Exactly right! Portrait photographers, eons ago (right, Mt. Spokane?), determined that a mild telephoto (80mm-120mm) was just about ideal for photographing the human face. They offer just the right amount of compression to flatter the average face. Have great portraits been taken with a 50mm? Sure! How about a 200mm? Yes again! But you can never forget that you are dealing with human subjects; and they might not all be family and friends... To get a nicely composed head shot with a 50mm, you're really into someone's personal space. You can get a nice, tight shot with a 200mm; but you're so far back you're practically yelling at your subject to get them properly posed... I like the 85mm because it gives you some room to work, but still keeps you close enough to communicate... Don't forget to microadjust the AF if you like the wide-open, limited DoF look... And if you put a UV filter on for protection, don't buy cheap glass... Hope this helps!


----------



## dr croubie (Oct 27, 2011)

ianhar said:


> There are a lot lens that could be use to take portrait. Any lens that you use to take portrait is portrait lens.
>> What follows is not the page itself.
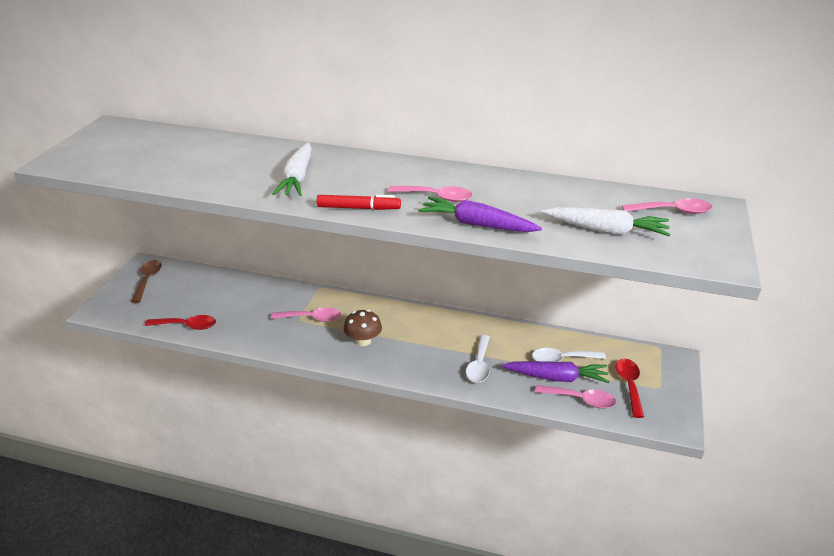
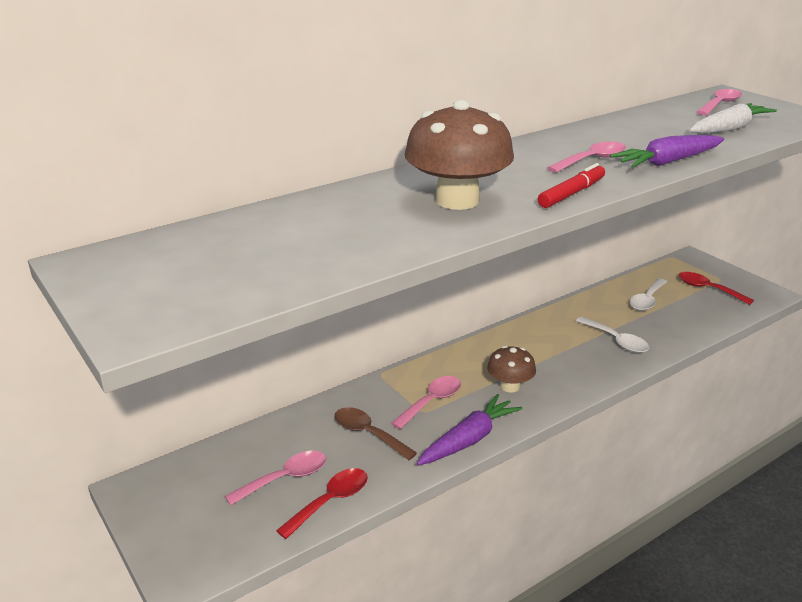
camera: 50 degrees left, 5 degrees down
(148, 280) = (176, 500): brown spoon -> brown spoon (368, 434)
(297, 178) = (457, 200): white carrot -> brown mushroom
(556, 377) = (669, 313): purple carrot -> purple carrot (469, 439)
(580, 400) = (708, 316): pink spoon -> pink spoon (285, 478)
But usually when people talk about portrait lens, you are seeing lens at the range of 35-135. From that range we have
> 
> 35 1.4
> 35 2.0
> ...



You forgot the 100 f/2.0, seems a lot of people pass over it for the 100/2.8 macros, even though it's slightly sharper than the 85/1.8 (and almost identical in size/weight/price).
There's also Sigma/Samyang/Zeiss 85/1.4 and Zeiss 100/2 (but my sweet-spot of quality and price are definitely the canon 85/1.8 and 100/2).
I've been using the Samyang 35/1.4 a lot lately, on my 7D (so frames like a 55mm on a 5D), and it's not so bad for full-body or torso shots, head+shoulders shots are good with a 50mm (and i'm looking to buy the 85 or 100 soon)


----------